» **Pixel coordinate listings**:
++++++++++++++++++++

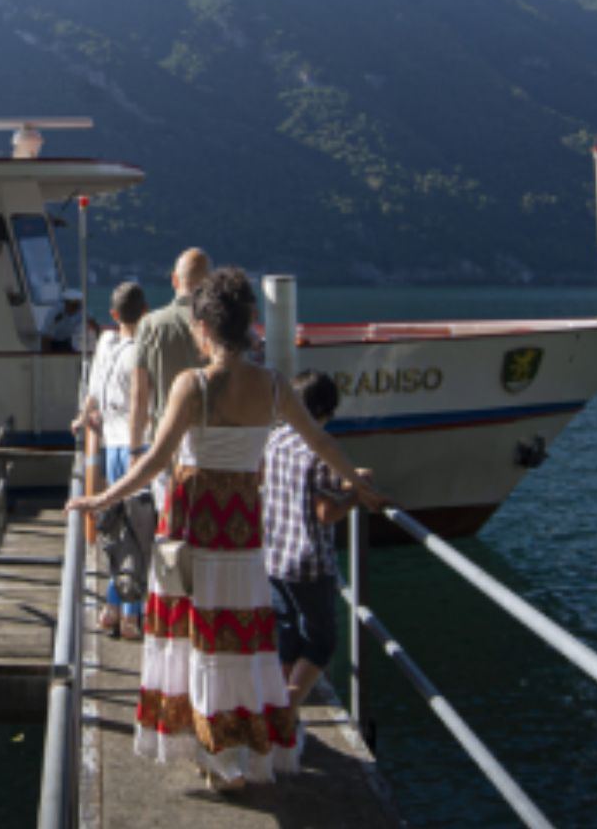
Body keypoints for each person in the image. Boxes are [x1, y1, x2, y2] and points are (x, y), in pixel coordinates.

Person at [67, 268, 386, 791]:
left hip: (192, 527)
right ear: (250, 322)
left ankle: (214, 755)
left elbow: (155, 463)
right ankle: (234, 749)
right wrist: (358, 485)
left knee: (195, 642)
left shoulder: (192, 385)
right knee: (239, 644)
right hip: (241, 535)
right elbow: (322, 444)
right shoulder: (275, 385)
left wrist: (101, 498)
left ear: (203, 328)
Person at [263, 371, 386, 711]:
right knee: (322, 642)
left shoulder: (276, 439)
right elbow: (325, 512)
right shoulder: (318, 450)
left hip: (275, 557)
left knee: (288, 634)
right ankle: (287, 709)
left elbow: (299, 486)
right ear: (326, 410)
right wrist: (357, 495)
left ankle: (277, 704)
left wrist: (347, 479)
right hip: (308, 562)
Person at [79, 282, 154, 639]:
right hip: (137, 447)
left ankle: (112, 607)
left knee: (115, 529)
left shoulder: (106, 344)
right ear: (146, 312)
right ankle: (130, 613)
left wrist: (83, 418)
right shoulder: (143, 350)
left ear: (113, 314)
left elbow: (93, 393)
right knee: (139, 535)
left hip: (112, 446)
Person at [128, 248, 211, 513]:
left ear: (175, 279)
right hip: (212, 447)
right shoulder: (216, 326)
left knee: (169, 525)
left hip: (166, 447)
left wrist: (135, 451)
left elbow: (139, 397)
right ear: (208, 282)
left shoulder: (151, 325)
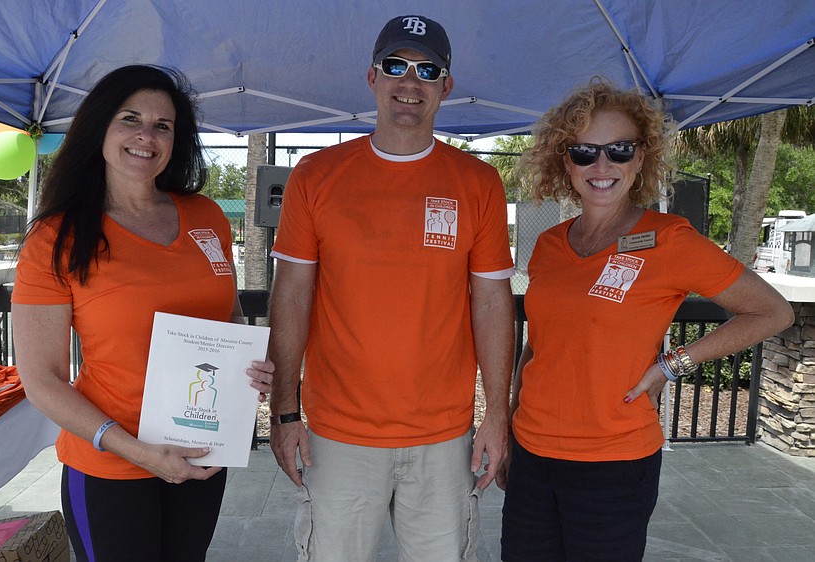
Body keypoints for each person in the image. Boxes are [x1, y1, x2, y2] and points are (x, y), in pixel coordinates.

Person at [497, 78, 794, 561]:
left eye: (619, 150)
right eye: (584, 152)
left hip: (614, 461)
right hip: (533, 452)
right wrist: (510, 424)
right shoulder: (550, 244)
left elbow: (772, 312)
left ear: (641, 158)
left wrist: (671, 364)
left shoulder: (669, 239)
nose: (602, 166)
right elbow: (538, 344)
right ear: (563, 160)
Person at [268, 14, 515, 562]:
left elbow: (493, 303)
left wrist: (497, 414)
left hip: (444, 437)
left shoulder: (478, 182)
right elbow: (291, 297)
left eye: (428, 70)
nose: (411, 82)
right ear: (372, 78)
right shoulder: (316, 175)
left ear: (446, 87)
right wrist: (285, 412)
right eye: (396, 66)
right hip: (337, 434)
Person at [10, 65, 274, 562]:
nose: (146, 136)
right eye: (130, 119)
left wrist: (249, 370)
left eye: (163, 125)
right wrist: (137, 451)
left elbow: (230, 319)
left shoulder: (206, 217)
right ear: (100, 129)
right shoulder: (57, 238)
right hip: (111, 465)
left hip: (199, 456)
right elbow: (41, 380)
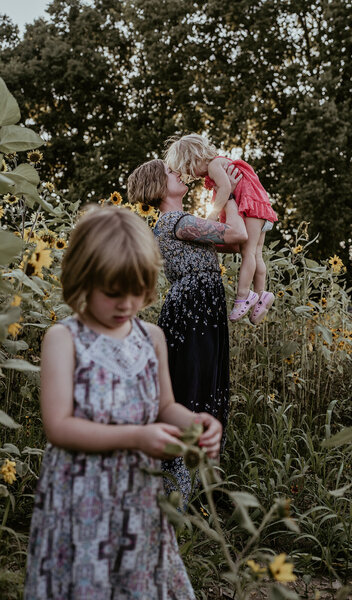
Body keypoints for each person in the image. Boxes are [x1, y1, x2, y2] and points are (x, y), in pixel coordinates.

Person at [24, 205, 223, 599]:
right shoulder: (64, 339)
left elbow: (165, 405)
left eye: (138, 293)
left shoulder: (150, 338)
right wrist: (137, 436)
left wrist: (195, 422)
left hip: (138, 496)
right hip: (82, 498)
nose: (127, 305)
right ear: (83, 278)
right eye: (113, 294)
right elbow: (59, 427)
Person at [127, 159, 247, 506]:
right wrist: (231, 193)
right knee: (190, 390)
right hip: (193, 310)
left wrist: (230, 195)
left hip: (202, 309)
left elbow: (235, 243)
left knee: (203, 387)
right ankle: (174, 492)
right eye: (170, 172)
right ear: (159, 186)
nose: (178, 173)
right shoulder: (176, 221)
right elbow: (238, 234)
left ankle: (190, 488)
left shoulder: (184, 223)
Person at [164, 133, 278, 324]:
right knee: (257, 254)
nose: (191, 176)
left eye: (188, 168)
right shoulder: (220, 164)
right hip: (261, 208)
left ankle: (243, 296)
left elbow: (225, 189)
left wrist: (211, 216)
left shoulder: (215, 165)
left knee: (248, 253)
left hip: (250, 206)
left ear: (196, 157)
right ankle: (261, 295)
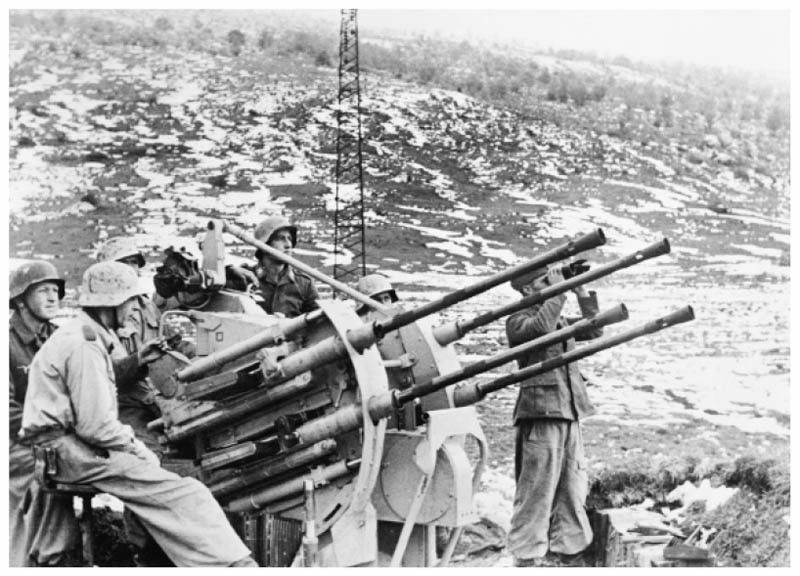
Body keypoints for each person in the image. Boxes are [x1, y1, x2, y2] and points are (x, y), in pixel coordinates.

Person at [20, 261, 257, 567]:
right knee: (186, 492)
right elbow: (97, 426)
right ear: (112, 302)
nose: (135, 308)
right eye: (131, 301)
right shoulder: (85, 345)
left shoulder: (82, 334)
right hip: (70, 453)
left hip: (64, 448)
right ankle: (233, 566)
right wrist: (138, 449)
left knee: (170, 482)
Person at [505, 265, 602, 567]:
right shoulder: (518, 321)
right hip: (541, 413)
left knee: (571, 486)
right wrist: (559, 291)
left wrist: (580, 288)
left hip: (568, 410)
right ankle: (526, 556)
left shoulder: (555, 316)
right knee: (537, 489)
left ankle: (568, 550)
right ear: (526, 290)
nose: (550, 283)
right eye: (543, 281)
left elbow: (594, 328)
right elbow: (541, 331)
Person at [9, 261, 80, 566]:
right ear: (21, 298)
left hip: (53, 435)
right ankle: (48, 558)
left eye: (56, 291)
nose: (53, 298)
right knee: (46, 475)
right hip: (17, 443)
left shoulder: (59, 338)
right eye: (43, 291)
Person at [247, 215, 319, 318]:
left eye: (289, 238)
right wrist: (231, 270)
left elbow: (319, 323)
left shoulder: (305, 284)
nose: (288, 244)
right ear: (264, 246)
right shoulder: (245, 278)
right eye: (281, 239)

++++++++++++++++++++

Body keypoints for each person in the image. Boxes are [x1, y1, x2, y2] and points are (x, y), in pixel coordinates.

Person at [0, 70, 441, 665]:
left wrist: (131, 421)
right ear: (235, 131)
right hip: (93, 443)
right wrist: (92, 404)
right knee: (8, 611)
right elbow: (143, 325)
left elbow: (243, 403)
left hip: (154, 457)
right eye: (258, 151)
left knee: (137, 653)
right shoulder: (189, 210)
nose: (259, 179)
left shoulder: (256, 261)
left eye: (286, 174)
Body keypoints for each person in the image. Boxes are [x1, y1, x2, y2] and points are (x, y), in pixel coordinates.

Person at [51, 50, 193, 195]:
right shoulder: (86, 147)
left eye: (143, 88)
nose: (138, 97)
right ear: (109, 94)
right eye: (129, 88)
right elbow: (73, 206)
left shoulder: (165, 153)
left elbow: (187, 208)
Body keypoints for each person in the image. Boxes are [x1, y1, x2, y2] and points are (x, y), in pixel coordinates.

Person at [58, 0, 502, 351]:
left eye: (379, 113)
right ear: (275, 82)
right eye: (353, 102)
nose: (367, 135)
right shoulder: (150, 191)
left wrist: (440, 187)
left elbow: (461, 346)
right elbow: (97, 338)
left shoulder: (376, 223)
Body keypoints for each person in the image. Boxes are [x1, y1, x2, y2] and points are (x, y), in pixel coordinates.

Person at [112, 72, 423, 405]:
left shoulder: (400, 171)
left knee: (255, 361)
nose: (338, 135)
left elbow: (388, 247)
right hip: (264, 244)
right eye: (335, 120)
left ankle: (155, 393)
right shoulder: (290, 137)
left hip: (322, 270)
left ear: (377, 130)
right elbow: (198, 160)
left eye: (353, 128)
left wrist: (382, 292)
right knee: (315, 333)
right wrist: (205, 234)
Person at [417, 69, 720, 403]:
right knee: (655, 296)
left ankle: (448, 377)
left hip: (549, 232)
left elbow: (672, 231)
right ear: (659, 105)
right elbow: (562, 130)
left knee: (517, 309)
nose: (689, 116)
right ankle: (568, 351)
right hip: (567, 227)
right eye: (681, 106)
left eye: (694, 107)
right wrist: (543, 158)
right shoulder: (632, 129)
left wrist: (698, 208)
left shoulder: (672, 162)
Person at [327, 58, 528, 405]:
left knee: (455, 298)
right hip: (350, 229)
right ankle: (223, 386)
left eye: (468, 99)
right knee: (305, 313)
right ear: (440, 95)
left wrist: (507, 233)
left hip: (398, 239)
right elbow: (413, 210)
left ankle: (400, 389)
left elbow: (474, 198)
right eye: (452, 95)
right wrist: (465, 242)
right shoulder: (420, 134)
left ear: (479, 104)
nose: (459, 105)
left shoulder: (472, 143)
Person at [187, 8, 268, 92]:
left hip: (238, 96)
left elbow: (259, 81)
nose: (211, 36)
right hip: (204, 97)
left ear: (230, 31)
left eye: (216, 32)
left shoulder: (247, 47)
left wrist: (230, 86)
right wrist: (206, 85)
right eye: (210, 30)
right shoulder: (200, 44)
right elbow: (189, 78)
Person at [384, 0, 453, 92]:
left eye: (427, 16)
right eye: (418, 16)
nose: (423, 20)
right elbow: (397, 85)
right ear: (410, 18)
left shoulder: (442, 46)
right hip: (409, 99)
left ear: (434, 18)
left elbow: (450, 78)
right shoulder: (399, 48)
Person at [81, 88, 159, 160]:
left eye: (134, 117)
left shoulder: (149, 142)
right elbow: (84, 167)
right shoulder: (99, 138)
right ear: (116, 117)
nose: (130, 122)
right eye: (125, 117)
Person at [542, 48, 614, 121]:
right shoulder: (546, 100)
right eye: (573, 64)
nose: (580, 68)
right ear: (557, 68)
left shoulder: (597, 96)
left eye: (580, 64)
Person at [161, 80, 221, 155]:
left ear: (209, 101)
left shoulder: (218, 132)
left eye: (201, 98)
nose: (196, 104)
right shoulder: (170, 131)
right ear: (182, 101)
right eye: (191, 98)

++++++++++++++++++++

» **Requirement**:
Your answer should consist only of the lines above between the line holding "left hip: (53, 435)" and the line holding "right eye: (281, 239)", inclusive, each transcribed exactly.

» **Exercise answer**:
left hip: (53, 435)
right ankle: (48, 558)
left eye: (56, 291)
nose: (53, 298)
right knee: (46, 475)
right hip: (17, 443)
left shoulder: (59, 338)
right eye: (43, 291)
Person at [247, 215, 319, 318]:
left eye: (289, 238)
right wrist: (231, 270)
left elbow: (319, 323)
left shoulder: (305, 284)
nose: (288, 244)
right ear: (264, 246)
right shoulder: (245, 278)
right eye: (281, 239)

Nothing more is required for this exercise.